Police? Racist? Surely not!

You do not have to be a trained detective to work out that young black men are much more likely to be stopped and searched than young white men. As Mr Olisa puts it, it is ‘accepted practice’ to stop young black men to try to boost arrest rates for drugs such as cannabis. He said police were more likey to stop a car full of black people in the hope of finding some cannabis, than to stop a car full of white people to look for party goers carrying cocaine.

But the fine Mr Olisa reassures us that it is not racism that motivates these officers. No, it is the ‘performance culture’, the drive to increase your arrest statistice, that is behind it all.

I have news for the chief superintendent. If you try and look good to your superiors by arresting more black people, that is racism.

“When you look at the accumulated data , you see massive disproportionality” he said. But still he springs to the defence of his racist colleagues. He suggests that searches should be carried out based on intelligence. So presumably those officers arresting blacks disproportinately are not using intelligence.

They must be following their gut. Their presumptions. Or in other words, their prejudices.

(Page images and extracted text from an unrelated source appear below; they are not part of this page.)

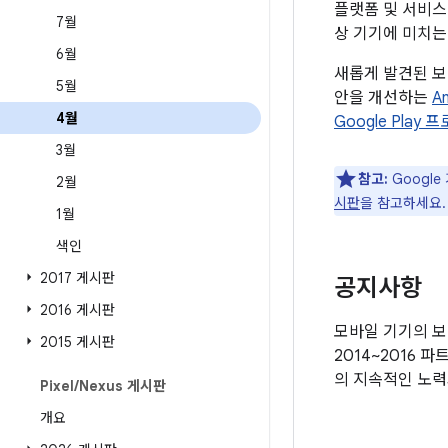
플랫폼 및 서비스
7월
상 기기에 미치는
6월
새롭게 발견된 보
5월
안을 개선하는
A
4월
Google Play
3월
참고:
Google
2월
시판
을 참고하세요.
1월
색인
2017 게시판
공지사항
2016 게시판
모바일 기기의 보안
2015 게시판
2014~2016 
의 지속적인 노력
Pixel
/
Nexus 게시판
개요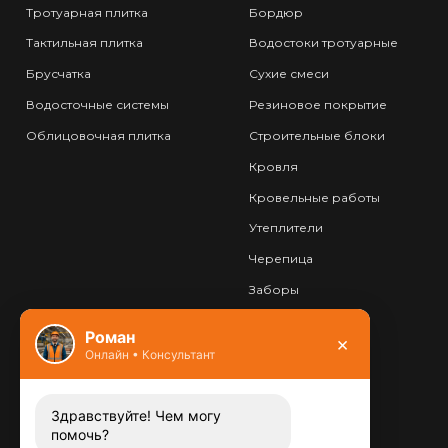
Тротуарная плитка
Бордюр
Тактильная плитка
Водостоки тротуарные
Брусчатка
Сухие смеси
Водосточные системы
Резиновое покрытие
Облицовочная плитка
Строительные блоки
Кровля
Кровельные работы
Утеплители
Черепица
Заборы
Фундамент
Роман
×
Онлайн • Консультант
Контакты
8 (800) 444-13-52
Заказать звонок
Здравствуйте! Чем могу
помочь?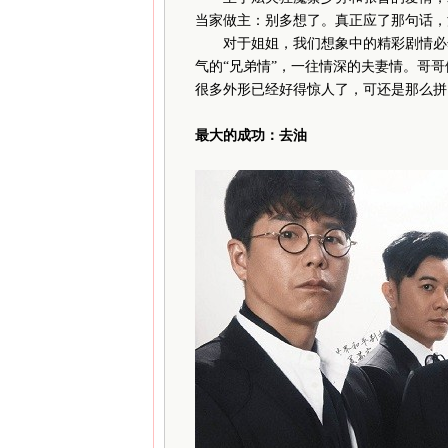
当家做主：别多想了。真正应了那句话，
对于姐姐，我们想象中的精彩剧情必然
气的“兄弟情”，一往情深的夫妻情。哥
很多外形已经好得惊人了，可还是那么拼
最大的成功：去油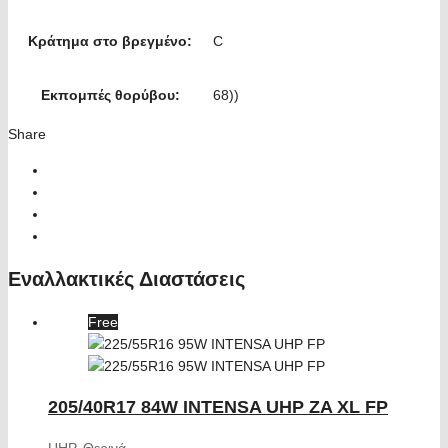
Κράτημα στο βρεγμένο:
C
Εκπομπές θορύβου:
68))
Share
Εναλλακτικές Διαστάσεις
Free
205/40R17 84W INTENSA UHP ZA XL FP
UHP
,
Θερινά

Which is what most of us call racism.

Mr Olisa is one of the Met’s most senior black officers. He must have learned through his own experience, you do not rise to the top of the racist pond that is the Metropolitan police force by calling a racist a racist. Much more deference is required if your career is to go forward.

So while young blacks in London are having their lives disrupted by the racist intrusion of bigoted police officers, Mr Olisa can draw his carefully moderated conclusions, and excuse his colleagues’ behaviour.

It is not the officers that are racist, he argues. It is the culture.

For those on the receiving end, what difference does it make?